(WRITTEN TASK) Copy out, unchanged and in full, the part of the listing that opens with the line containing "## **APOYANDO LOS" and closes with the line containing "Queriendo controlarme con".

(RECORDS PROVIDED)
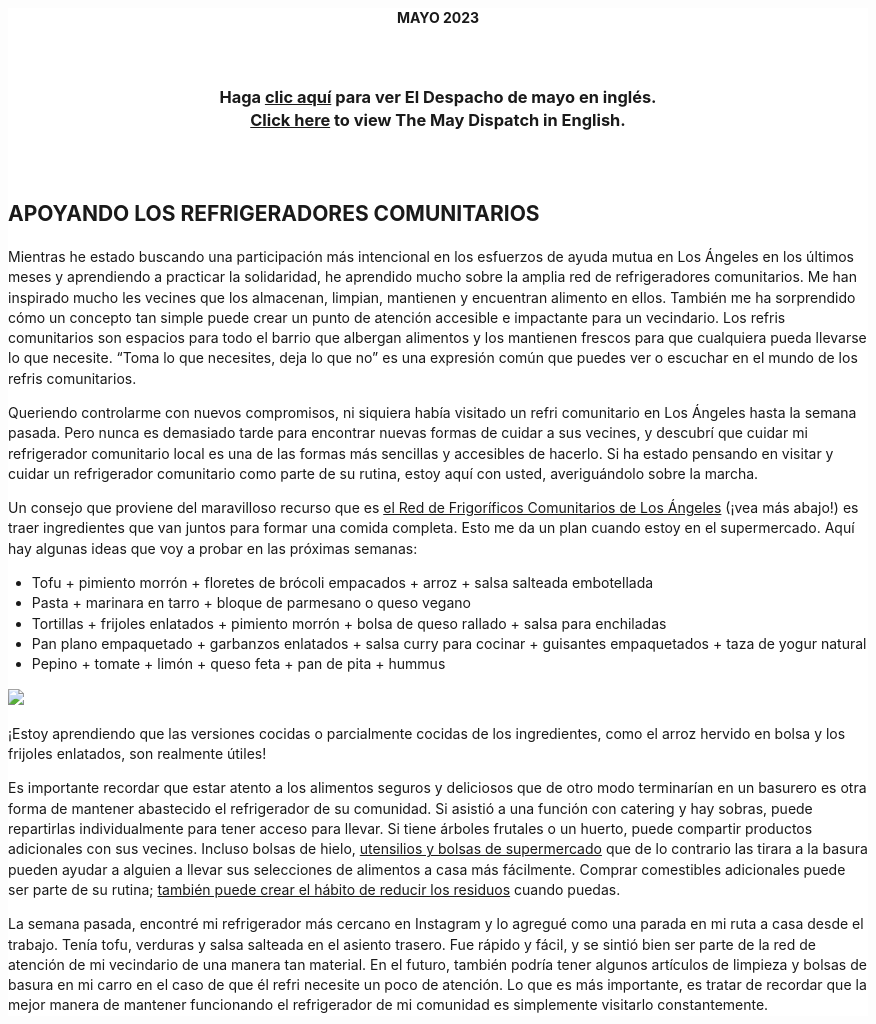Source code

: 
<p style="text-align: center;"><strong>MAYO 2023</strong></p>
<br>

<h3 style="text-align:center"><strong>Haga <a href="https://buttondown.email/MutualAidLA/archive/14-may/">clic aquí</a> para ver El Despacho de mayo en inglés. <br><a href="https://buttondown.email/MutualAidLA/archive/14-may/">Click here</a> to view The May Dispatch in English.</strong></h3>
<br>

## **APOYANDO LOS REFRIGERADORES COMUNITARIOS**

Mientras he estado buscando una participación más intencional en los esfuerzos de ayuda mutua en Los Ángeles en los últimos meses y aprendiendo a practicar la solidaridad, he aprendido mucho sobre la amplia red de refrigeradores comunitarios. Me han inspirado mucho les vecines que los almacenan, limpian, mantienen y encuentran alimento en ellos. También me ha sorprendido cómo un concepto tan simple puede crear un punto de atención accesible e impactante para un vecindario.  Los refris comunitarios son espacios para todo el barrio que albergan alimentos y los mantienen frescos para que cualquiera pueda llevarse lo que necesite. “Toma lo que necesites, deja lo que no” es una expresión común que puedes ver o escuchar en el mundo de los refris comunitarios.

Queriendo controlarme con nuevos compromisos, ni siquiera había visitado un refri comunitario en Los Ángeles hasta la semana pasada. Pero nunca es demasiado tarde para encontrar nuevas formas de cuidar a sus vecines, y descubrí que cuidar mi refrigerador comunitario local es una de las formas más sencillas y accesibles de hacerlo. Si ha estado pensando en visitar y cuidar un refrigerador comunitario como parte de su rutina, estoy aquí con usted, averiguándolo sobre la marcha.

Un consejo que proviene del maravilloso recurso que es [el Red de Frigoríficos Comunitarios de Los Ángeles](https://www.instagram.com/lacommunityfridges/) (¡vea más abajo!) es traer ingredientes que van juntos para formar una comida completa. Esto me da un plan cuando estoy en el supermercado. Aquí hay algunas ideas que voy a probar en las próximas semanas:

- Tofu + pimiento morrón + floretes de brócoli empacados + arroz + salsa salteada embotellada
- Pasta + marinara en tarro + bloque de parmesano o queso vegano
- Tortillas + frijoles enlatados + pimiento morrón + bolsa de queso rallado + salsa para enchiladas
- Pan plano empaquetado + garbanzos enlatados + salsa curry para cocinar + guisantes empaquetados + taza de yogur natural
- Pepino + tomate + limón + queso feta + pan de pita + hummus

![](https://buttondown.imgix.net/images/62846d8f-3928-4b1d-9c7f-56de106621b1.jpg?w=960&fit=max)  

¡Estoy aprendiendo que las versiones cocidas o parcialmente cocidas de los ingredientes, como el arroz hervido en bolsa y los frijoles enlatados, son realmente útiles!

Es importante recordar que estar atento a los alimentos seguros y deliciosos que de otro modo terminarían en un basurero es otra forma de mantener abastecido el refrigerador de su comunidad. Si asistió a una función con catering y hay sobras, puede repartirlas individualmente para tener acceso para llevar. Si tiene árboles frutales o un huerto, puede compartir productos adicionales con sus vecines. Incluso bolsas de hielo, [utensilios y bolsas de supermercado](https://www.instagram.com/p/CYHVcebrr80/) que de lo contrario las tirara a la basura pueden ayudar a alguien a llevar sus selecciones de alimentos a casa más fácilmente. Comprar comestibles adicionales puede ser parte de su rutina; [también puede crear el hábito de reducir los residuos](https://www.instagram.com/p/CeCzxV2LKIv/) cuando puedas.

La semana pasada, encontré mi refrigerador más cercano en Instagram y lo agregué como una parada en mi ruta a casa desde el trabajo. Tenía tofu, verduras y salsa salteada en el asiento trasero. Fue rápido y fácil, y se sintió bien ser parte de la red de atención de mi vecindario de una manera tan material. En el futuro, también podría tener algunos artículos de limpieza y bolsas de basura en mi carro en el caso de que él refri necesite un poco de atención. Lo que es más importante, es tratar de recordar que la mejor manera de mantener funcionando el refrigerador de mi comunidad es simplemente visitarlo constantemente.

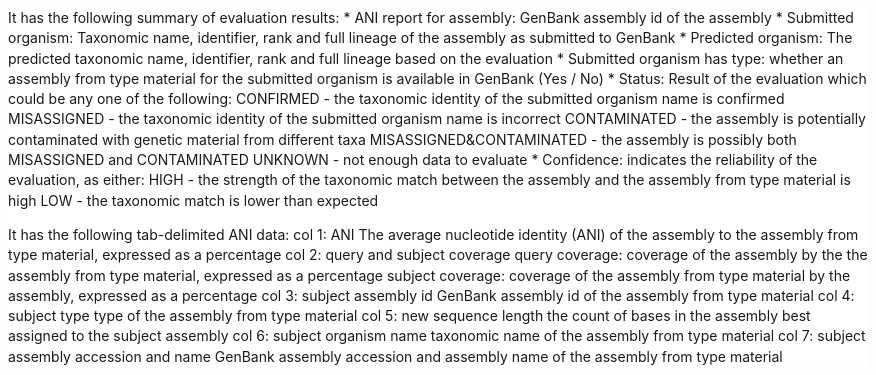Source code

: It has the following summary of evaluation results: 
	* ANI report for assembly: GenBank assembly id of the assembly
	* Submitted organism: Taxonomic name, identifier, rank and full lineage of
		the assembly as submitted to GenBank
	* Predicted organism: The predicted taxonomic name, identifier, rank and full
		lineage based on the evaluation
	* Submitted organism has type: whether an assembly from type material for 
		the submitted organism is available in GenBank (Yes / No)
	* Status: Result of the evaluation which could be any one of the following:
			CONFIRMED - the taxonomic identity of the submitted organism name 
				is confirmed
			MISASSIGNED - the taxonomic identity of the submitted organism name
				is incorrect
			CONTAMINATED - the assembly is potentially contaminated with 
				genetic material from different taxa
			MISASSIGNED&CONTAMINATED - the assembly is possibly both 
				MISASSIGNED and CONTAMINATED
			UNKNOWN - not enough data to evaluate
	* Confidence: indicates the reliability of the evaluation, as either:
			HIGH - the strength of the taxonomic match between the assembly and
				the assembly from type material is high
			LOW - the taxonomic match is lower than expected

It has the following tab-delimited ANI data:
col 1: ANI
       The average nucleotide identity (ANI) of the assembly to the assembly
       from type material, expressed as a percentage
col 2: query and subject coverage
       query coverage: coverage of the assembly by the the assembly from type
       material, expressed as a percentage
       subject coverage: coverage of the assembly from type material by the
       assembly, expressed as a percentage
col 3: subject assembly id
       GenBank assembly id of the assembly from type material
col 4: subject type
       type of the assembly from type material
col 5: new sequence length
       the count of bases in the assembly best assigned to the subject assembly
col 6: subject organism name
       taxonomic name of the assembly from type material
col 7: subject assembly accession and name
       GenBank assembly accession and assembly name of the assembly from type
       material
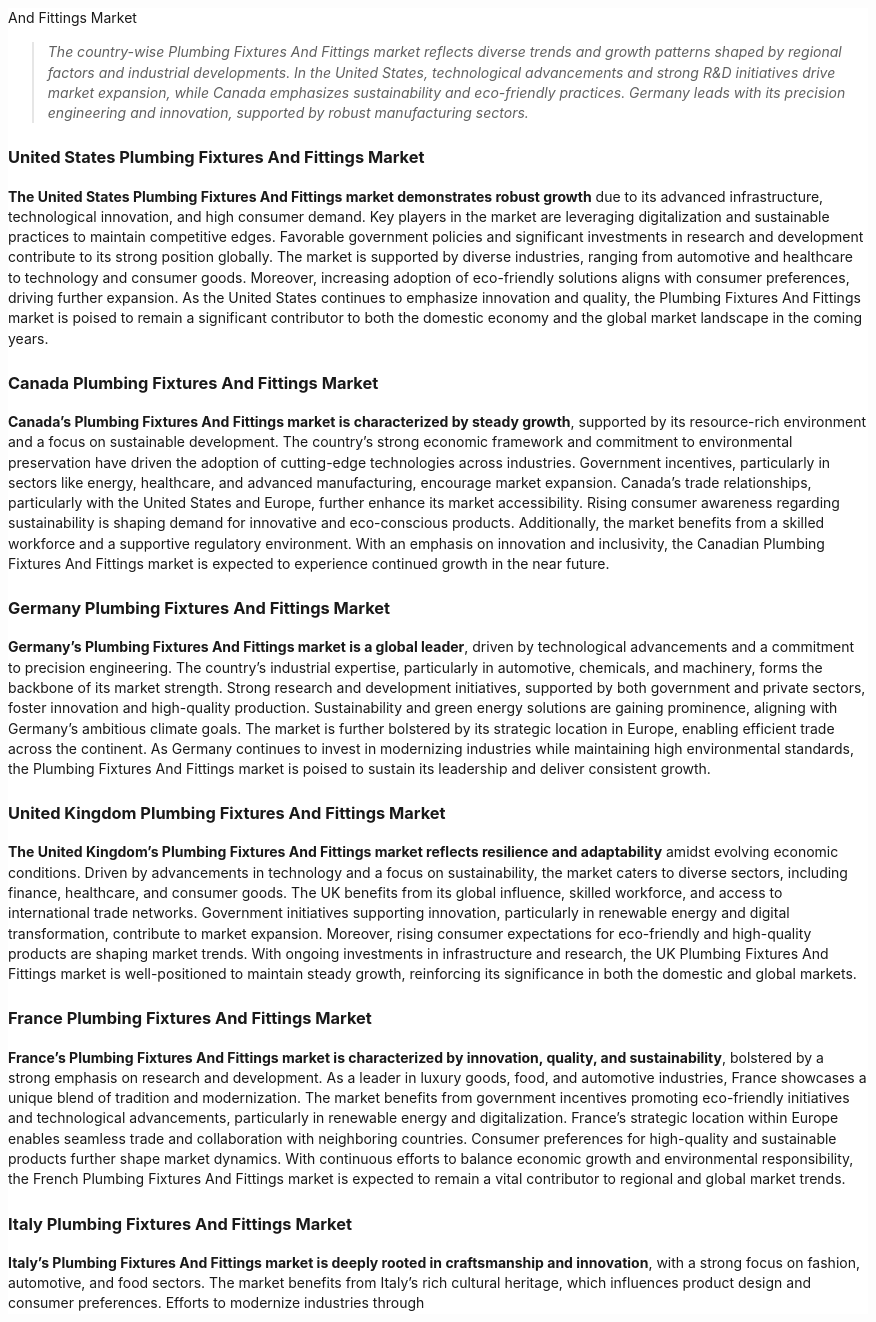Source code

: And Fittings Market<br /></span></h1><blockquote><p><em><span class="">The country-wise Plumbing Fixtures And Fittings market reflects diverse trends and growth patterns shaped by regional factors and industrial developments. In the United States, technological advancements and strong R&amp;D initiatives drive market expansion, while Canada emphasizes sustainability and eco-friendly practices. Germany leads with its precision engineering and innovation, supported by robust manufacturing sectors.</span></em></p></blockquote><h3><strong>United States Plumbing Fixtures And Fittings Market</strong></h3><p><strong>The United States Plumbing Fixtures And Fittings market demonstrates robust growth</strong> due to its advanced infrastructure, technological innovation, and high consumer demand. Key players in the market are leveraging digitalization and sustainable practices to maintain competitive edges. Favorable government policies and significant investments in research and development contribute to its strong position globally. The market is supported by diverse industries, ranging from automotive and healthcare to technology and consumer goods. Moreover, increasing adoption of eco-friendly solutions aligns with consumer preferences, driving further expansion. As the United States continues to emphasize innovation and quality, the Plumbing Fixtures And Fittings market is poised to remain a significant contributor to both the domestic economy and the global market landscape in the coming years.</p><h3><strong>Canada Plumbing Fixtures And Fittings Market</strong></h3><p><strong>Canada&rsquo;s Plumbing Fixtures And Fittings market is characterized by steady growth</strong>, supported by its resource-rich environment and a focus on sustainable development. The country&rsquo;s strong economic framework and commitment to environmental preservation have driven the adoption of cutting-edge technologies across industries. Government incentives, particularly in sectors like energy, healthcare, and advanced manufacturing, encourage market expansion. Canada&rsquo;s trade relationships, particularly with the United States and Europe, further enhance its market accessibility. Rising consumer awareness regarding sustainability is shaping demand for innovative and eco-conscious products. Additionally, the market benefits from a skilled workforce and a supportive regulatory environment. With an emphasis on innovation and inclusivity, the Canadian Plumbing Fixtures And Fittings market is expected to experience continued growth in the near future.</p><h3><strong>Germany Plumbing Fixtures And Fittings Market</strong></h3><p><strong>Germany&rsquo;s Plumbing Fixtures And Fittings market is a global leader</strong>, driven by technological advancements and a commitment to precision engineering. The country&rsquo;s industrial expertise, particularly in automotive, chemicals, and machinery, forms the backbone of its market strength. Strong research and development initiatives, supported by both government and private sectors, foster innovation and high-quality production. Sustainability and green energy solutions are gaining prominence, aligning with Germany&rsquo;s ambitious climate goals. The market is further bolstered by its strategic location in Europe, enabling efficient trade across the continent. As Germany continues to invest in modernizing industries while maintaining high environmental standards, the Plumbing Fixtures And Fittings market is poised to sustain its leadership and deliver consistent growth.</p><h3><strong>United Kingdom Plumbing Fixtures And Fittings Market</strong></h3><p><strong>The United Kingdom&rsquo;s Plumbing Fixtures And Fittings market reflects resilience and adaptability</strong> amidst evolving economic conditions. Driven by advancements in technology and a focus on sustainability, the market caters to diverse sectors, including finance, healthcare, and consumer goods. The UK benefits from its global influence, skilled workforce, and access to international trade networks. Government initiatives supporting innovation, particularly in renewable energy and digital transformation, contribute to market expansion. Moreover, rising consumer expectations for eco-friendly and high-quality products are shaping market trends. With ongoing investments in infrastructure and research, the UK Plumbing Fixtures And Fittings market is well-positioned to maintain steady growth, reinforcing its significance in both the domestic and global markets.</p><h3><strong>France Plumbing Fixtures And Fittings Market</strong></h3><p><strong>France&rsquo;s Plumbing Fixtures And Fittings market is characterized by innovation, quality, and sustainability</strong>, bolstered by a strong emphasis on research and development. As a leader in luxury goods, food, and automotive industries, France showcases a unique blend of tradition and modernization. The market benefits from government incentives promoting eco-friendly initiatives and technological advancements, particularly in renewable energy and digitalization. France&rsquo;s strategic location within Europe enables seamless trade and collaboration with neighboring countries. Consumer preferences for high-quality and sustainable products further shape market dynamics. With continuous efforts to balance economic growth and environmental responsibility, the French Plumbing Fixtures And Fittings market is expected to remain a vital contributor to regional and global market trends.</p><h3><strong>Italy Plumbing Fixtures And Fittings Market</strong></h3><p><strong>Italy&rsquo;s Plumbing Fixtures And Fittings market is deeply rooted in craftsmanship and innovation</strong>, with a strong focus on fashion, automotive, and food sectors. The market benefits from Italy&rsquo;s rich cultural heritage, which influences product design and consumer preferences. Efforts to modernize industries through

(ANSWER)
## **APOYANDO LOS REFRIGERADORES COMUNITARIOS**

Mientras he estado buscando una participación más intencional en los esfuerzos de ayuda mutua en Los Ángeles en los últimos meses y aprendiendo a practicar la solidaridad, he aprendido mucho sobre la amplia red de refrigeradores comunitarios. Me han inspirado mucho les vecines que los almacenan, limpian, mantienen y encuentran alimento en ellos. También me ha sorprendido cómo un concepto tan simple puede crear un punto de atención accesible e impactante para un vecindario.  Los refris comunitarios son espacios para todo el barrio que albergan alimentos y los mantienen frescos para que cualquiera pueda llevarse lo que necesite. “Toma lo que necesites, deja lo que no” es una expresión común que puedes ver o escuchar en el mundo de los refris comunitarios.

Queriendo controlarme con nuevos compromisos, ni siquiera había visitado un refri comunitario en Los Ángeles hasta la semana pasada. Pero nunca es demasiado tarde para encontrar nuevas formas de cuidar a sus vecines, y descubrí que cuidar mi refrigerador comunitario local es una de las formas más sencillas y accesibles de hacerlo. Si ha estado pensando en visitar y cuidar un refrigerador comunitario como parte de su rutina, estoy aquí con usted, averiguándolo sobre la marcha.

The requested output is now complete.